Copy out, from the entries below, each line that holds the string "ממיר".

============================================================

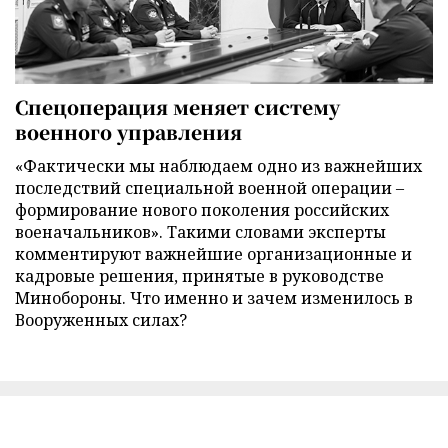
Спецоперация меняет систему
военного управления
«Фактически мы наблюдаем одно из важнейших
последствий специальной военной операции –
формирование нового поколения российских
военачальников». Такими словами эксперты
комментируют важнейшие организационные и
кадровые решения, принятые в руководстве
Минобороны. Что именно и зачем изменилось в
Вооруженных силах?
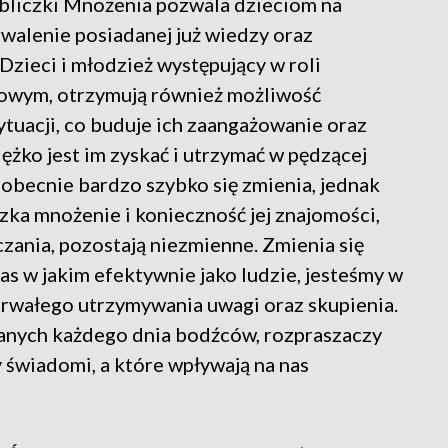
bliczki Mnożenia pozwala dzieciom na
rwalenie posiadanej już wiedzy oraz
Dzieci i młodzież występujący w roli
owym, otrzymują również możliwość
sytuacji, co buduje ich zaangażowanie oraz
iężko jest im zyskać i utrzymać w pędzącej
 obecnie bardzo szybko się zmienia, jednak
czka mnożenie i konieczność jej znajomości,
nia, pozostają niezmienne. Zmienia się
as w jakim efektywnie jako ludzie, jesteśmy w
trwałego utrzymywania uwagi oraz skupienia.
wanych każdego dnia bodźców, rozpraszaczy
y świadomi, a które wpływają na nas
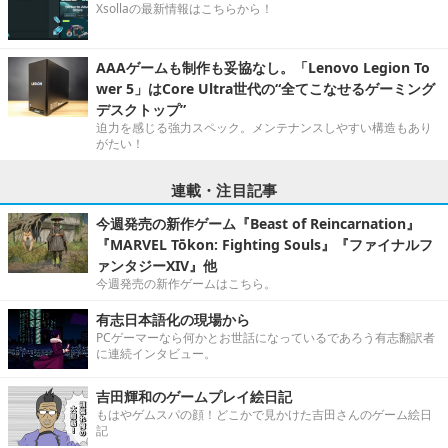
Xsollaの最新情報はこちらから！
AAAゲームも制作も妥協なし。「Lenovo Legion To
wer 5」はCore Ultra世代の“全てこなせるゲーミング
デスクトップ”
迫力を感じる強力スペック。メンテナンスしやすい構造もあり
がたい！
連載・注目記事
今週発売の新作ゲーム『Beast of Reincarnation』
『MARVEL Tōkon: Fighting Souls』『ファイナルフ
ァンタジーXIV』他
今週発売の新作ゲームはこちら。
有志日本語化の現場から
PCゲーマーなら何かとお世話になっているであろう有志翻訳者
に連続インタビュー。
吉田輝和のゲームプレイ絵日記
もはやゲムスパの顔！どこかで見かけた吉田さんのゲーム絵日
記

============================================================

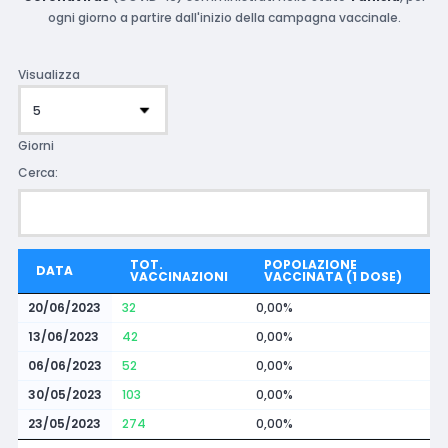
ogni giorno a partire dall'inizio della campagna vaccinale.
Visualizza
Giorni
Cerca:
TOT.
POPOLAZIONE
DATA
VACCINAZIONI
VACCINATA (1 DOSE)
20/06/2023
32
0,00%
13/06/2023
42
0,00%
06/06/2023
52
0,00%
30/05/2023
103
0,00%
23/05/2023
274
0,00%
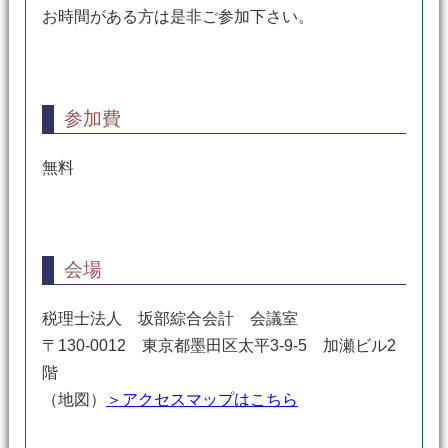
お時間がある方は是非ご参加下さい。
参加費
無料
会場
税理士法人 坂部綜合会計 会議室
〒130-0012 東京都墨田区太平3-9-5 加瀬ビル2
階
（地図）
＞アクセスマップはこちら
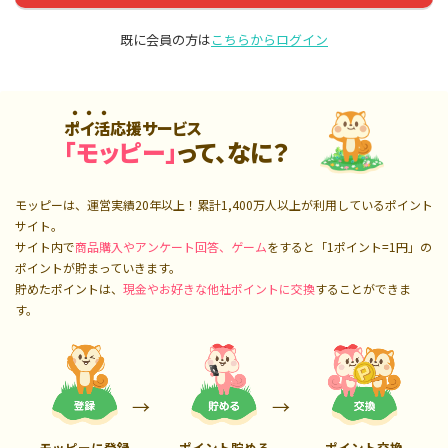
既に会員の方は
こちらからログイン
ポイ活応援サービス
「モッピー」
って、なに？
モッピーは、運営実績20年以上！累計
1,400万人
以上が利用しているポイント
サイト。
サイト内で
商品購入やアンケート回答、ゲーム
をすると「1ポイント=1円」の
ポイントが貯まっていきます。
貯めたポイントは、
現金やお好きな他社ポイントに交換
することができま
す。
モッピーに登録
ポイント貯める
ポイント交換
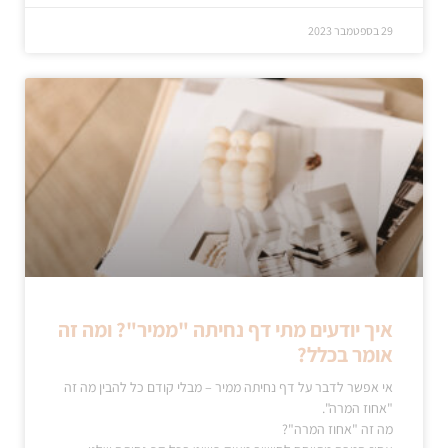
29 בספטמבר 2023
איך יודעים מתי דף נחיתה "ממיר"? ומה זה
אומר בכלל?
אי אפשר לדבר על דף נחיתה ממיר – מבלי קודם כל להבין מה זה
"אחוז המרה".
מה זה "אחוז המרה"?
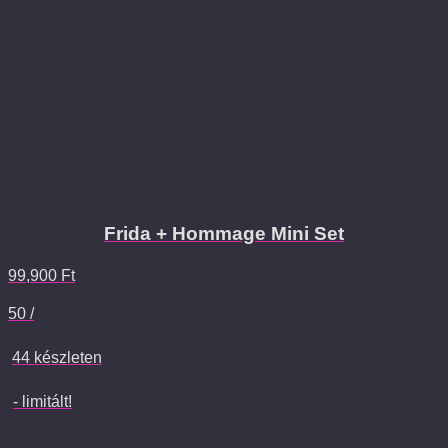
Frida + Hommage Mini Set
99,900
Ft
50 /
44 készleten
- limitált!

============================================================

### [RESULT]
איך יודעים מתי דף נחיתה "ממיר"? ומה זה
אי אפשר לדבר על דף נחיתה ממיר – מבלי קודם כל להבין מה זה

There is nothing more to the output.